AI biomarkers are becoming incredibly important during the course of design and endpoint selection for cardiovascular clinical trials. One, because it allows you to understand, if I were to choose certain endpoints, could I potentially simulate what that trial would look like, how long that would take, what my event rate would be like, what my population size could look like? And so one example is we actually looked at the, you know, Novo Nordisk select trial and cardiovascular outcomes and thought, hey, this is a really huge trial that shows cardiovascular benefit of DLP1s, but is there a way that we potentially could have come to that conclusion sooner by leveraging an algorithm based on ECG? 

So we partnered with an algorithm developer who has a MACE prediction algorithm based on ECG and looked at all of these patients that were part of the trial, and looked to see if we had anticipated when there would have been MACE events earlier in the course of that trial and been able to kind of model out the event rate appropriately for that. So I think as you think about endpoints, know, unfortunately, in cardiovascular trials, a lot of the endpoints are related to, you know, MACE events, right? And so if there's a way to be able to predict those MACE events using something like an ECG, which is part and parcel of every single clinical trial, then you can really start to understand those populations better, you can start to like model out and predict those event rates and then really, really narrow in on the population that could be most beneficial for this trial.

At Dandelion, we built a data platform that really allows Clin Dev leaders to harness all of these data points in a way that makes it really easy to play around with different I/E criteria and see the impact that could have on their trial design.
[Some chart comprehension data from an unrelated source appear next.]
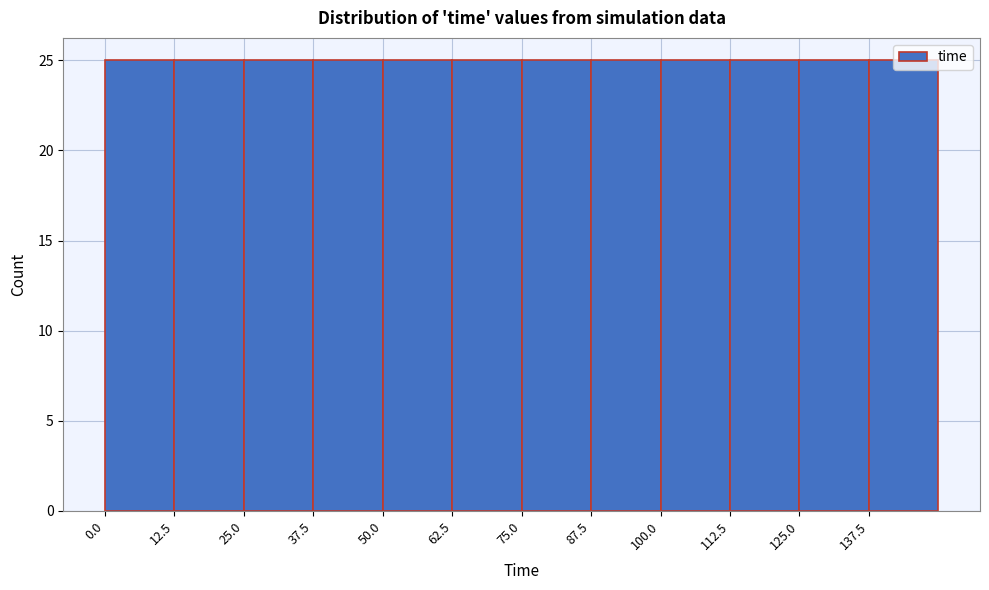

What is the height of the bar covering 87.5 to 100.0 on the x-axis? Neither the bar edges nor the heights are printed on the chart, so give them approximately, as read against the axes.

25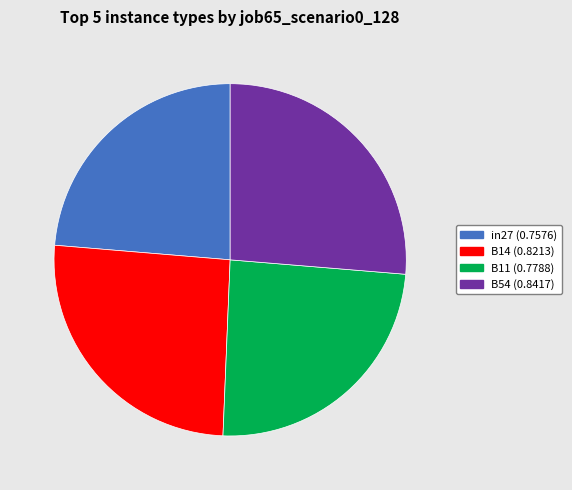

Does any single category account for the majority?

No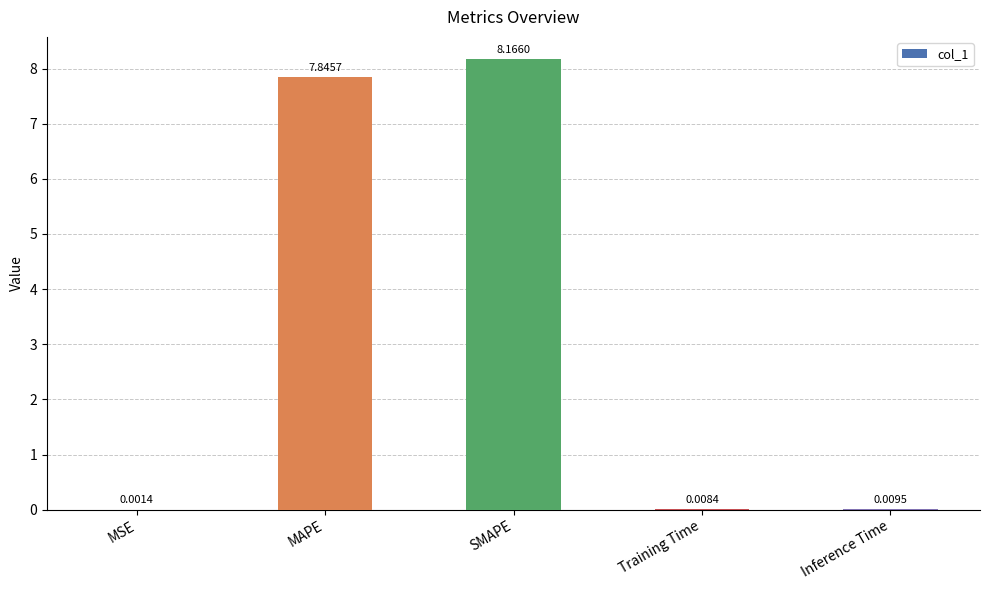

Which has a higher value, Training Time or MSE?

Training Time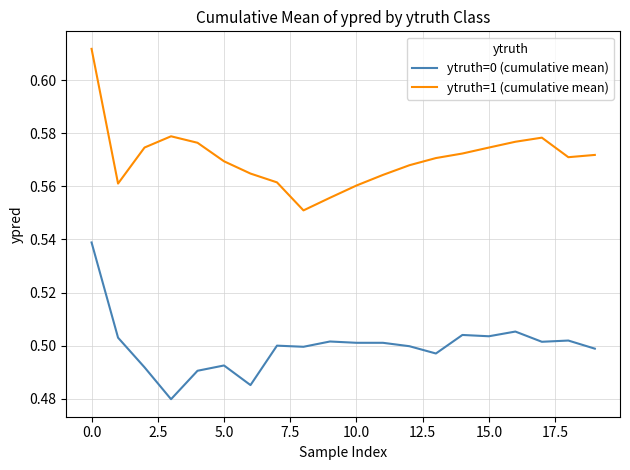

Which series has the largest total across all categories?

ytruth=1 (cumulative mean)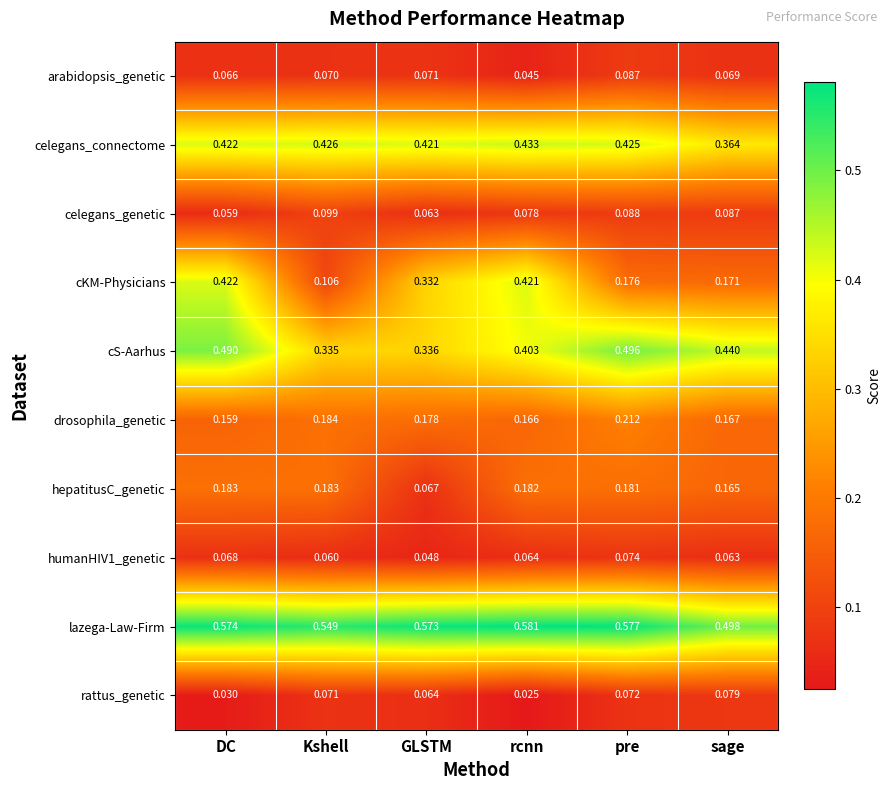

At which category is the sum across all series the highest?

DC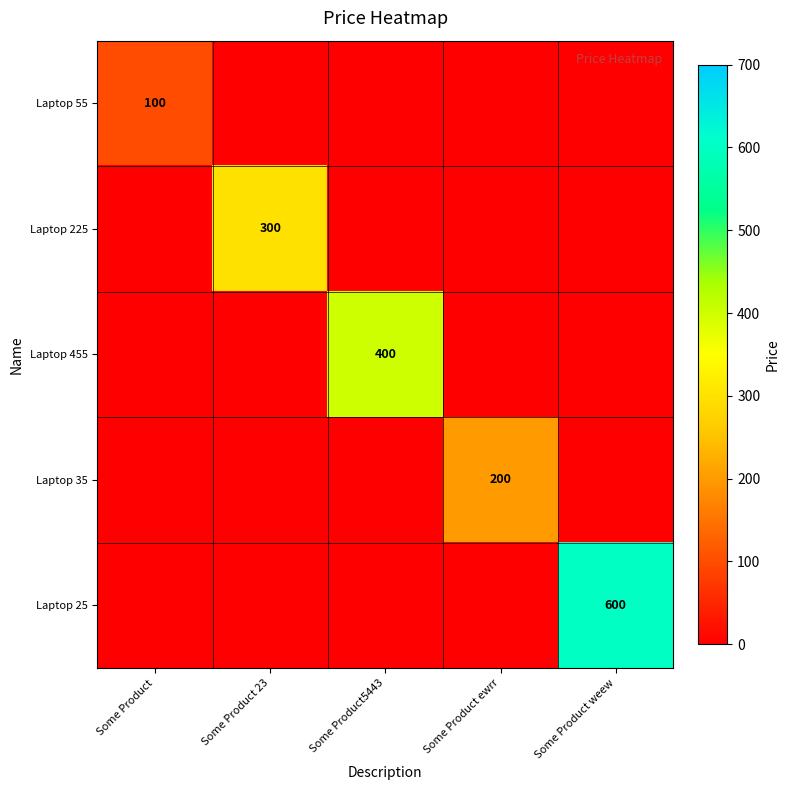

True or false: Laptop 455 has a value of 400 at Some Product5443.

True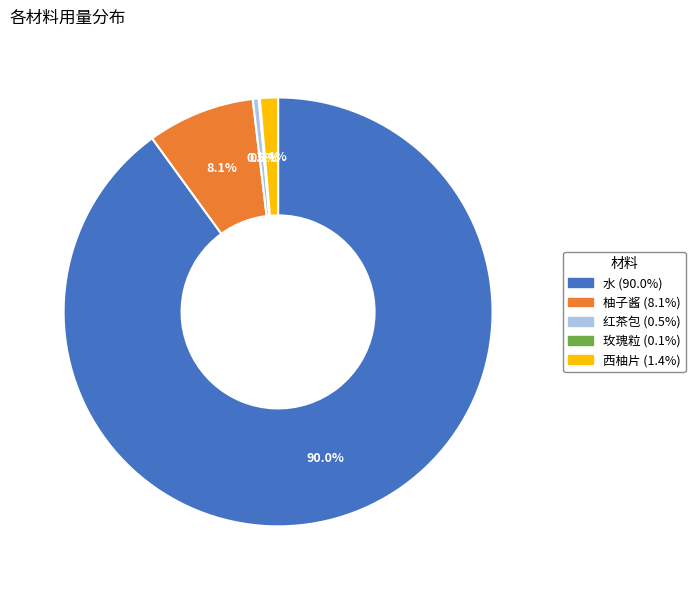

What is the largest slice in the pie chart?

水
If you look at the I/E criteria of trials, you can go to any trial on CT.gov and look at those I/E criteria; you're like, wow, there's a lot of criteria, there's a lot of data and most of that data is only captured in the course of clinical trials, we can actually on almost all occasions, match all of those I/E criteria directly to the data that we're seeing in our platform, which is super, super important because then it allows you to run simulations on, how would this trial change if I were to tweak some of these criteria? How can I optimize for population size, for event rate, for other things that I care about to make sure that I'm finding the population of patients that can benefit the most from these therapies? 

And so our platform is really built to harness the richest multimodal data set available, but really make it easy to use and quick to query, so that you can start to run simulations and model trials quickly, so that you can really inform the strategy that you pursue.